Selasa, 13 September 2011

Seni Budaya daan Tarian Evav

Seni Budaya
Alat Musik

Alat musik tradisional di Kepulauan Kai adalah:

    Savarngil : Seruling kecil lokal sepanjang 4 sampai 8 inci, terbuka di kedua ujung, memiliki enam lubang tempat jari, terbuat dari bambu, dan tanpa kunci nada.
    Tiva (Gendang): Terdiri atas selembar membran dari kulit sapi yang direntangkan erat-erat menutupi salah satu ujung dari sebuah wadah yang berlubang.
    Dada (Gong): Alat musik tabuh dengan jari-jari 12 sampai 15 inci, terbuat dari tembaga atau besi dengan tonjolan di bagian tengah.

Tarian
Sosoy Temar-Rubil (Tarian Perang) yang penuh semangat hanya ditarikan oleh kaum pria, sementara tarian yang lembut seperti Sosoy Kibas (Tari Kipas) hanya ditarikan oleh kaum wanita. Gerakan-gerakan yang tidak terlampau lembut maupun beringas hanya terdapat dalam Sosoy Sawat (Tarian Pergaulan) dan Sosoy Yarit (Tarian Umum), dan oleh karenanya dapat ditarikan baik oleh pria maupun wanita.

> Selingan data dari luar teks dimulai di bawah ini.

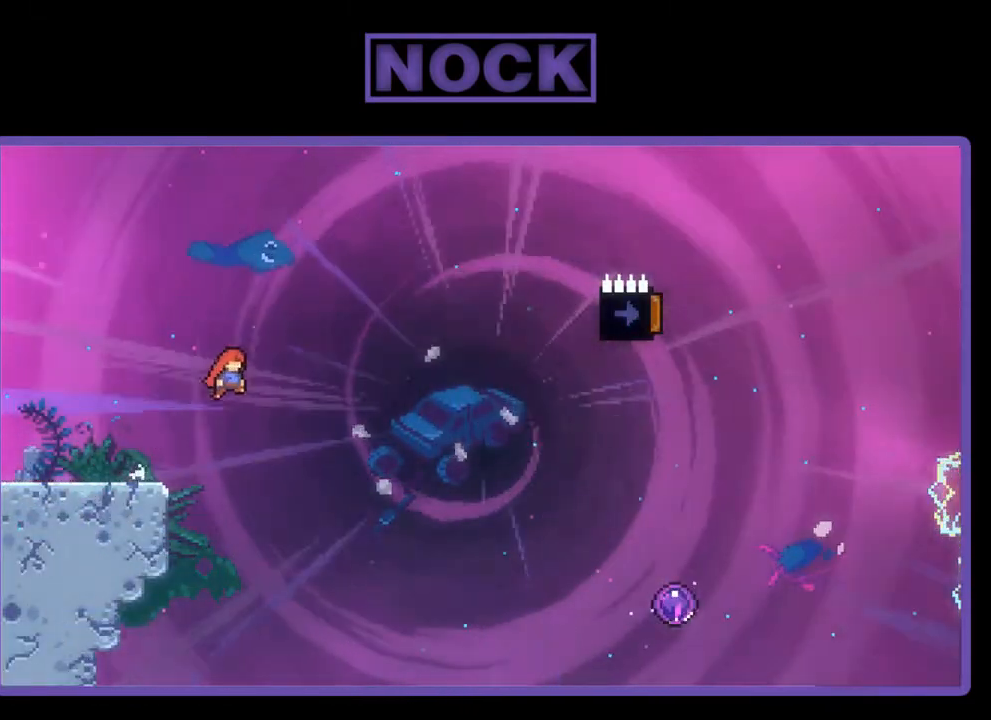
{"buttons": ["CIRCLE", "R2", "DPAD_UP", "DPAD_RIGHT"], "left_stick": "center", "events": [[333, "DPAD_UP", "down"], [400, "CROSS", "up"], [467, "CIRCLE", "down"]]}
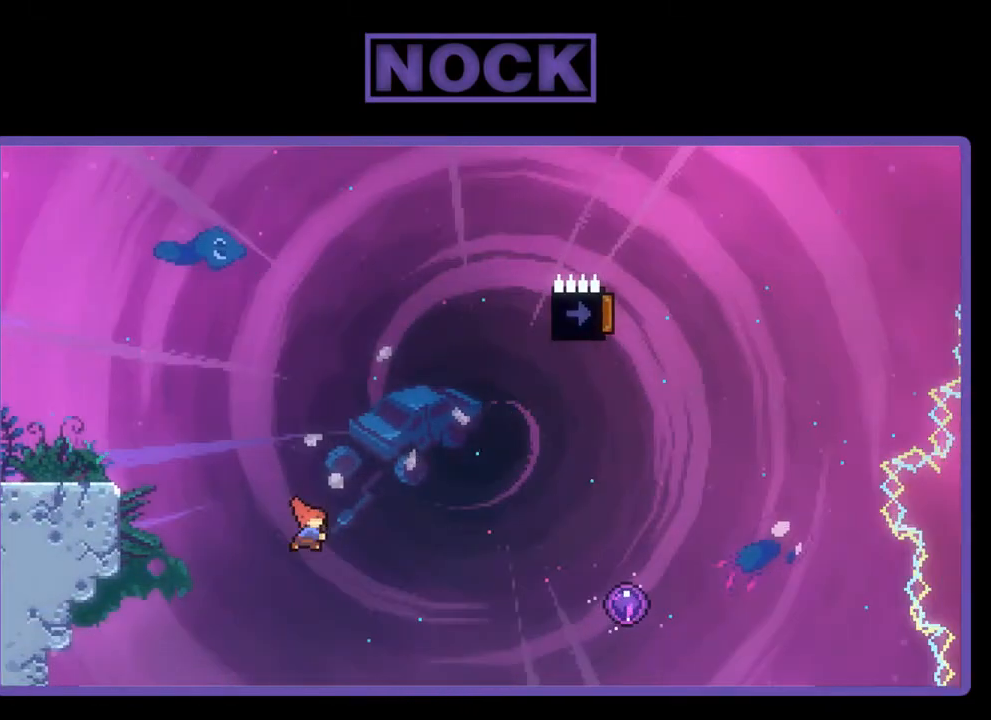
{"buttons": ["CIRCLE", "R2", "DPAD_UP", "DPAD_RIGHT"], "left_stick": "center", "events": []}
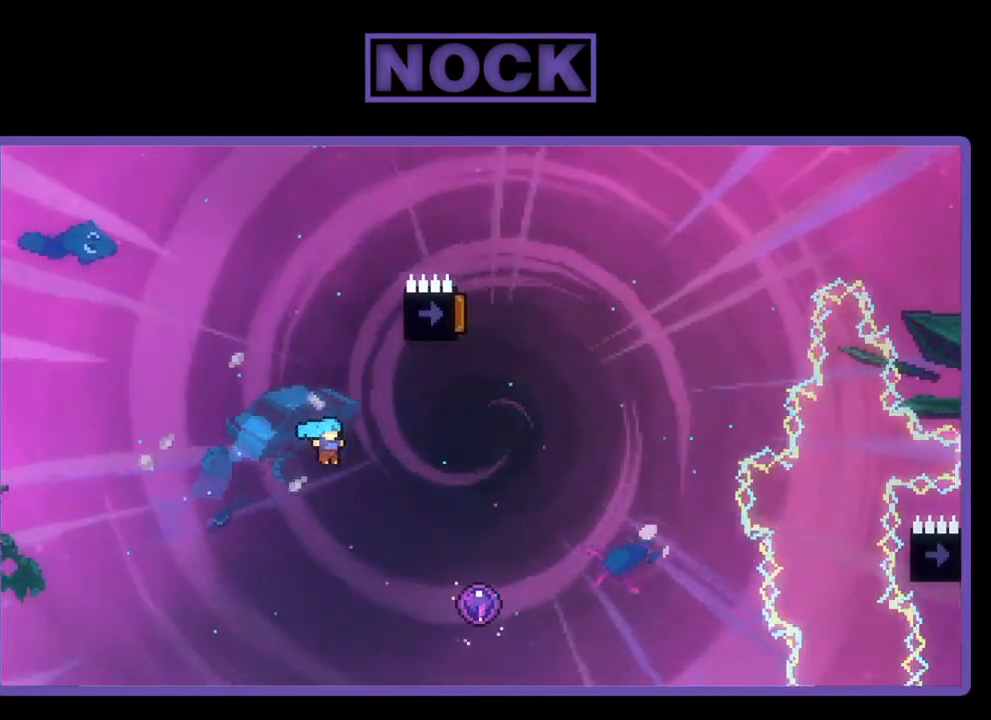
{"buttons": ["CIRCLE", "R2", "DPAD_UP", "DPAD_RIGHT"], "left_stick": "center", "events": []}
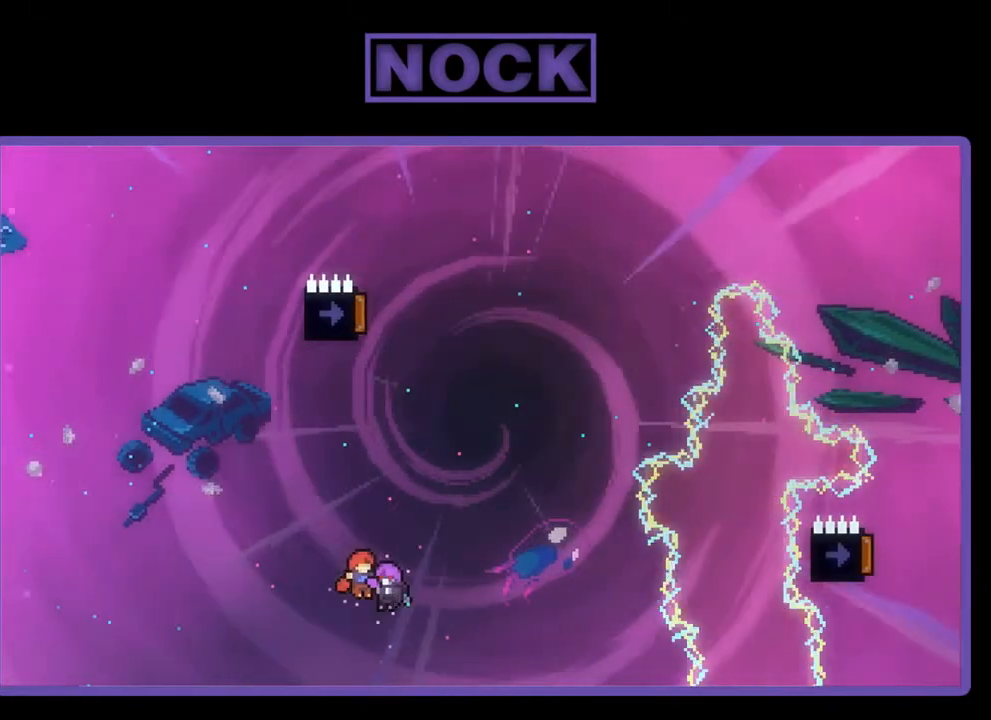
{"buttons": ["R2", "DPAD_UP"], "left_stick": "center", "events": [[100, "CIRCLE", "up"], [100, "DPAD_RIGHT", "up"]]}
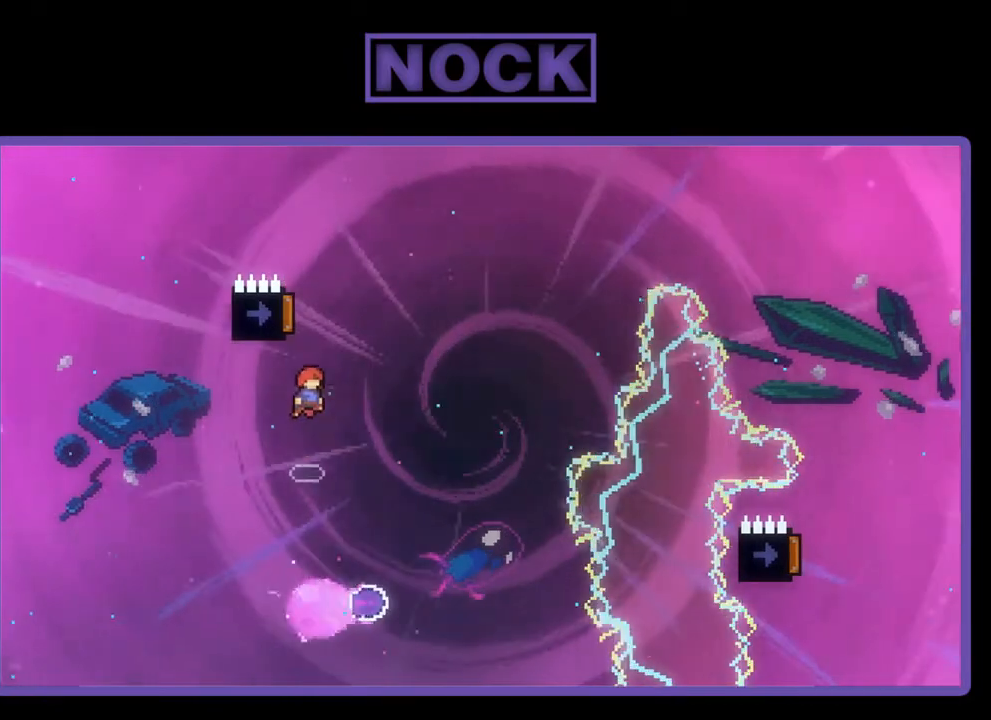
{"buttons": ["R2", "DPAD_UP", "DPAD_RIGHT"], "left_stick": "center", "events": [[33, "DPAD_UP", "up"], [267, "DPAD_RIGHT", "down"], [433, "DPAD_UP", "down"]]}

Gerak-gerik yang agung dan lemah-lembut diijinkan dalam tarian pria seperti dalam Sosoy Swar Man-Vuun (Tarian Penghormatan), namun gerak-gerik yang cepat dan lincah tidak terdapat dalam tarian wanita. Tarian asli Kei umumnya diciptakan untuk tujuan penghormatan, sehingga jarang ditarikan oleh anak-anak. Hanya orang dewasa dan remaja akil-balig yang diikutsertakan. Bahkan sosoy Swar Man-Vuun yang dipentaskan di haluan "Bilan" (Perahu Kebesaran) dulunya hanya ditarikan oleh pria yang sudah berkeluarga.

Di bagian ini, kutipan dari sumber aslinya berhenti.